> [TEKS BACAAN]
1. Buka konten
  2. Buka menu utama
  3. Buka situs DW lainnya

Era Baru Satelit Mikro

Conny Borrmann
20 Maret 2021

Satelit Mikro semakin disadari fungsi dan keuntungannya oleh banyak orang. AS sudah lebih banyak memproduksi, tetapi Eropa juga tidak mau ketinggalan.  

https://p.dw.com/p/3qYA4
Gambar menunjukkan peluncuran roket Space X Falcon 9
Peluncuran roket Space X Falcon 9Foto: Reuters/Social Media

Teknologi dan penerbangan ruang angkasa sudah hal lumrah di zaman modern, seperti halnya listrik dari jaringan. Kita memerlukan satelit, dan itu jadi kunci bagi teknologi masa depan.

Di Uni Eropa 10% aktivitas ekonomi sudah tergantung pada navigasi satelit. Uni Eropa meluncurkan program Copernicus tahun 2014. Satelit-satelitnya memantau bumi dari orbit. Ini adalah proyek yang dibiayai banyak orang. Data yang dikirimkan semua satelit ke bumi akan memungkinan pengembangan aplikasi baru, misalnya piranti lunak untuk meningkatkan efisiensi penggunaan bahan bakar pada kapal laut.

Penggunaan data dari satelit

Data satelit juga bisa digunakan untuk membuat produk-produk yang bisa dipasarkan. Remote Sensing Solutions (RSS) adalah perusahaan yang berpusat di München dan menspesialisasikan diri dalam pengawasan lingkungan.

Ini bukan termasuk industri yang sangat menguntungkan. Tapi Copernicus meningkatkan pendapatan mereka, karena data dari satelit bisa diperoleh gratis, dan bisa diakses siapa saja. Perusahaan itu menggunakan data untuk menghasilkan informasi bernilai tinggi.

Pendiri RSS, Florian Siegert mengatakan, jika data bisa diakses dan murah, seluruh proses pemberian informasi jadi murah juga, dan orang akan lebih bersedia membeli.

> [TUGAS ANDA]
Salin kembali bagian teks bacaan tentang satelit mikro, dari "Era Baru Satelit" sampai "teknologi masa depan.", dan ganti "Satelit Mikro" dengan "Satelit Nano". Item yang disertakan tidak ada hubungannya dengan teks bacaan.

> [Ekstraksi teks per halaman]

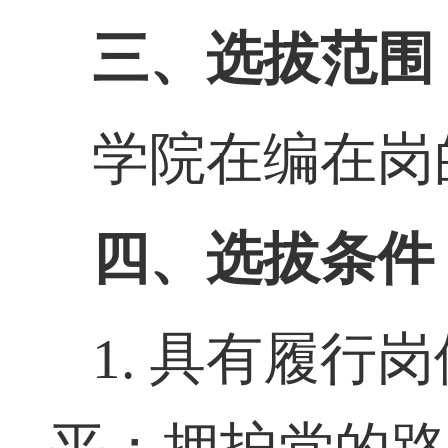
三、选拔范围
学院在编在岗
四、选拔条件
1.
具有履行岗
* * *
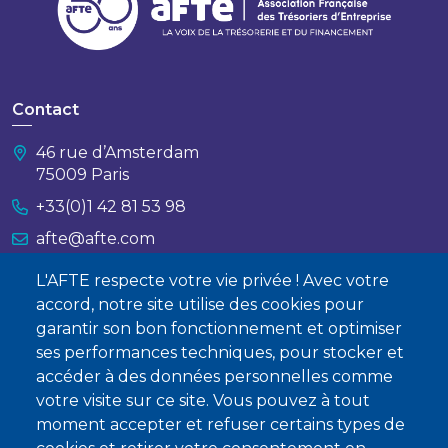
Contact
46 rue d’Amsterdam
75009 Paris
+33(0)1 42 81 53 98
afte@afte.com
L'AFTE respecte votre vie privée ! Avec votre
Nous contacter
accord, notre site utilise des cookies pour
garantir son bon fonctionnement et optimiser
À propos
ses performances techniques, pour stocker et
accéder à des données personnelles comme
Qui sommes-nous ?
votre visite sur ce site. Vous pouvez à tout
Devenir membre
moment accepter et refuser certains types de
==
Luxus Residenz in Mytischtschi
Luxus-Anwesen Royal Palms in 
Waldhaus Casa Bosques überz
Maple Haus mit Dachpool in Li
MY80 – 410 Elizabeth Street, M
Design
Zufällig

> [JAWABAN SOAL]
Era Baru Satelit Nano

Conny Borrmann
20 Maret 2021

Satelit Nano semakin disadari fungsi dan keuntungannya oleh banyak orang. AS sudah lebih banyak memproduksi, tetapi Eropa juga tidak mau ketinggalan.  

https://p.dw.com/p/3qYA4
Gambar menunjukkan peluncuran roket Space X Falcon 9
Peluncuran roket Space X Falcon 9Foto: Reuters/Social Media

Teknologi dan penerbangan ruang angkasa sudah hal lumrah di zaman modern, seperti halnya listrik dari jaringan. Kita memerlukan satelit, dan itu jadi kunci bagi teknologi masa depan.